Sunday, January 7, 2018

You'll Never Know Just How Much I Love The Shape of Water



If you're different from everyone else, sometimes they fear you. It's worse if they can't understand you. If you're lucky, they dismiss you. If not, then they may call you a monster. But what if those who are different are actually the lucky ones? What if two "monsters" in an uncaring world actually find one another? What if they find a connection?

Guillermo del Toro has long been one of our best filmmakers, and a visionary for whom monsters resonate like nobody else. He's had an incredible career, but with The Shape of Water, del Toro's done something new and moving and given us one his absolute best films. A lush, romantic love story that springs out of the confines of the late-fifties government-labs-gone-wrong pictures he grew up with, rather than have "the creature" break loose of his shackles and go on a killing spree, del Toro let's this monster fall in love.

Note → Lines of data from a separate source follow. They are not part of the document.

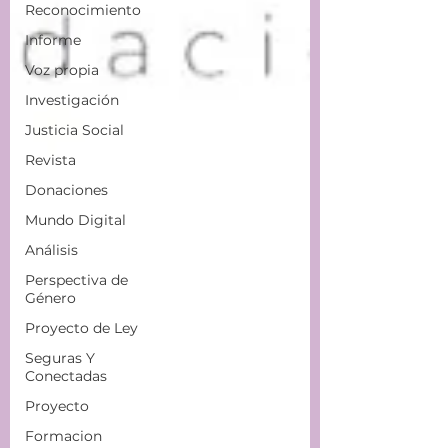
Reconocimiento
Informe
Voz propia
Investigación
Justicia Social
Revista
Donaciones
Mundo Digital
Análisis
Perspectiva de
Género
Proyecto de Ley
Seguras Y
Conectadas
Proyecto
Formacion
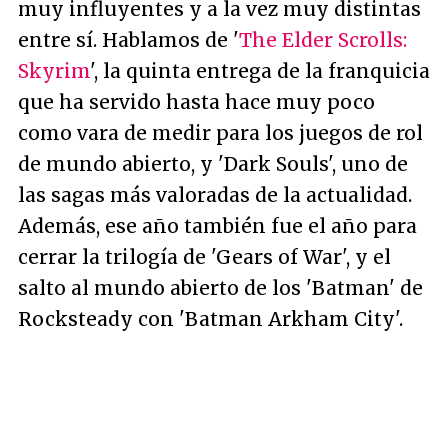
muy influyentes y a la vez muy distintas
entre sí. Hablamos de '
The Elder Scrolls:
Skyrim
', la quinta entrega de la franquicia
que ha servido hasta hace muy poco
como vara de medir para los juegos de rol
de mundo abierto, y 'Dark Souls', uno de
las sagas más valoradas de la actualidad.
Además, ese año también fue el año para
cerrar la trilogía de 'Gears of War', y el
salto al mundo abierto de los 'Batman' de
Rocksteady con 'Batman Arkham City'.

It's 1962 and as the Cuban Missile Crisis escalates, Elisa Esposito (Blue Jasmine's Sally Hawkins) is a cleaning woman at one of those secret experimental installations - somebody's got to mop up the blood when something goes wrong inside the lab. Because Elisa can't speak - she's been mute since birth - her existence is barely even acknowledged by the lab coats and soldiers scurrying about their business. Her best work friend Zelda is a similar outcast - because she's black. The always superb Octavia Spencer is only too happy to fill the void left by Elisa's silence and does plenty of talking for both of them. Zelda understands Elisa, and so do we. Elisa's use of sign language is punctuated by vivid subtitles that let us keep up with the confidences she shares with Zelda, but Sally Hawkins'
performance here is on its own transcendent, ethereal level. At times it borders on the expressiveness of dance. Never once do we have any doubt about how Elisa's feeling - her face - those eyes - we're with her every step of the way - from her enjoyable visits with her gay neighbor - another outcast (given the time), played by the wonderful Richard Jenkins, to her moments of intimate solitude . Jenkins' Giles, Zelda, and Elisa are all outsiders of one stripe or another - being gay or black in 1962 both held their own potential perils. For Elisa, because she's so easily dismissed, is able to move and explore with the freedom that comes with invisibility - and it isn't long before her curiosity draws her to "The Asset," the thing in the lab, an amphibious being exploited for its cold war space-race potential against the Russians - a webbed captive (Doug Jones) who evokes both del Toro's own Abe Sapien (Hellboy) and the gill-man from the great 1954 Creature from the Black Lagoon.

Elisa and "The Asset" are drawn to one another, and it isn't long before she's sneaking in to bring him food (hard-boiled eggs) and a portable record player to share her favorite music. The Shape of Water does a potent job of showing us that love lives outside of normalcy and convention, its power surpasses speech or surface physical differences. And when love that deep is threatened, you'll do anything you can to save it.

As the starch-shirt straight-arrow running things, Michael Shannon's Richard Strickland is an incredible character to behold. Shannon's played a wide range of villains (Man of Steel), but I've never seen him go where he did here. A slithery, obsessive Don Draper, when he's not torturing his captive, he's ruling the facility from a place of genuine fear - it's all he knows, and so it's his first and only response to others. Don't dismiss this as a stock bad guy role, Shannon's work here - like everyone else in this stellar cast - is simply incomparable. A scene at the urinal with Elisa and Zelda looking on is one of the best scenes you'll find this year.

























Doug Jones has made an impressive career inhabiting strange otherworldly beings (in addition to Abe Sapien, he was both the Faun and the Pale Man in del Toro's own Pan's Labyrinth), and his physicality here and ability to express emotion through movement is phenomenal. They will be studying the use of color in The Shape of Water for years to come. The cinematography by the great Dan Lausten (Crimson Peak, Solomon Kane, Brotherhood of the Wolf) is rich and uses hues of green (and teal...!) to beautiful, subtle effect, marrying colors with emotions. It feels like he and del Toro must have enthusiastically traded notes on hundreds of late-fifties romance pictures, as there are so many little visual grace notes it became impossible to even begin to keep track of them.

Del Toro's range is humbling. After seeing him run amok with the giant kaiju/mecha sandwich of Pacific Rim, The Shape of Water is such an intimate, emotional story on so many levels, it's just remarkable to see a director who can move so...fluidly from one end of that scale to the other. He orchestrates jaw-dropping performances from every actor in this film - all clearly having the time of their lives - while conjuring a visual feast of pure cinema that spans fifty years of visual storytelling, resulting in a tale of pure suspense, poetry and love, that feels fresh and timeless all at once.

The Shape of Water is without a doubt one of the best two or three films of the year, and I can't wait to dive in again and savor even more. It's a story of mythic love, maybe even destiny. If your heart is still beating, and if you've ever felt even just the littlest bit different, miss this one at your peril. Highest possible recommendation. Cinema at its finest.